= Information provided =
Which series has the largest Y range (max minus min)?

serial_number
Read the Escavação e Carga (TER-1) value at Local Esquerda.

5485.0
---
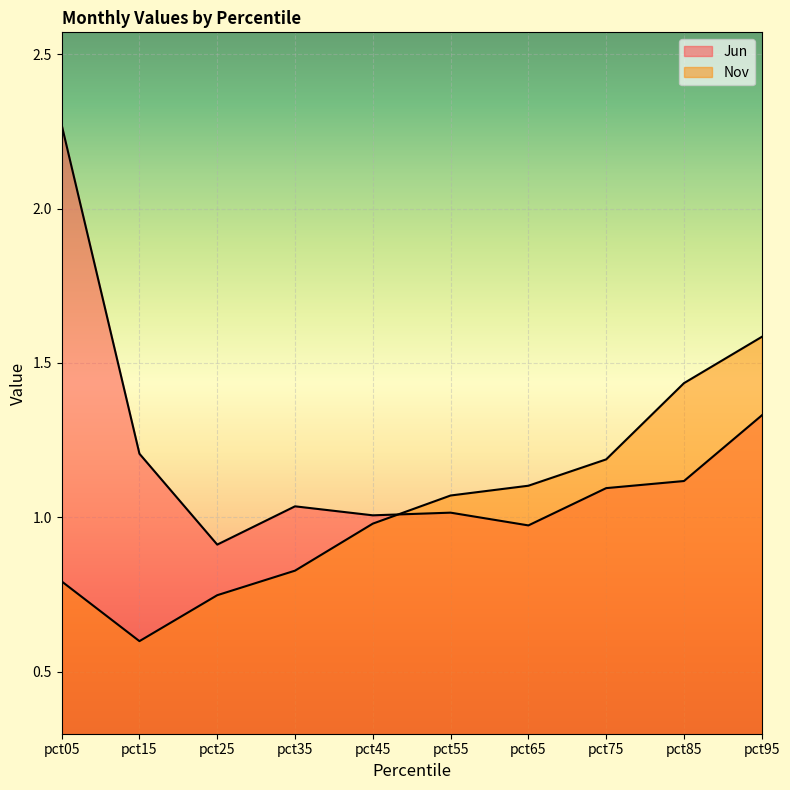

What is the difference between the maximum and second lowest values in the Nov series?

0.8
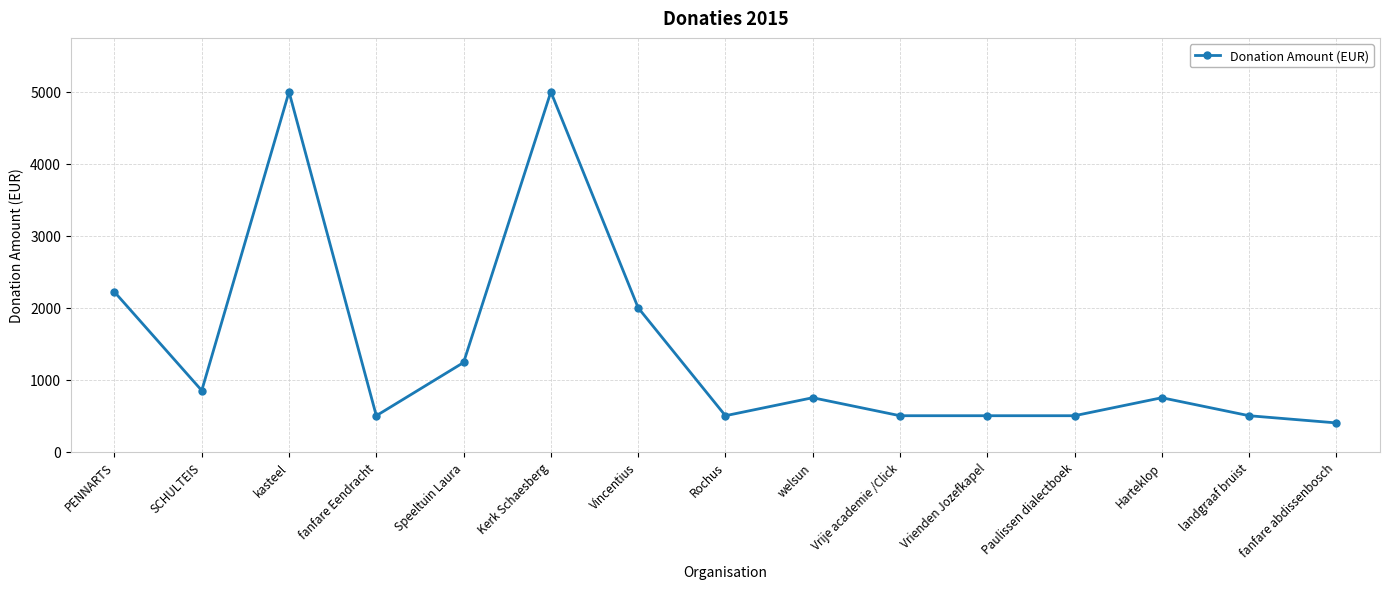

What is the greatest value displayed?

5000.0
==
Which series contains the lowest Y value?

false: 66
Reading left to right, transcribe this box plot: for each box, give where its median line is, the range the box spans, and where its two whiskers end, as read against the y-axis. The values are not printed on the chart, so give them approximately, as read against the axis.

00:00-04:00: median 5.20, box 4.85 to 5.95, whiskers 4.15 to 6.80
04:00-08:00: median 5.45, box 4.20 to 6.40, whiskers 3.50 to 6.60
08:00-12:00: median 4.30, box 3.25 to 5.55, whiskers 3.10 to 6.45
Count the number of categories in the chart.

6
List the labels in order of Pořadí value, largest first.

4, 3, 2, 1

= Exercise details =
Please collect every line in the entries above that contains the string "Which", matching case exactly.

= Answer =
Which series has the largest Y range (max minus min)?
Which series contains the lowest Y value?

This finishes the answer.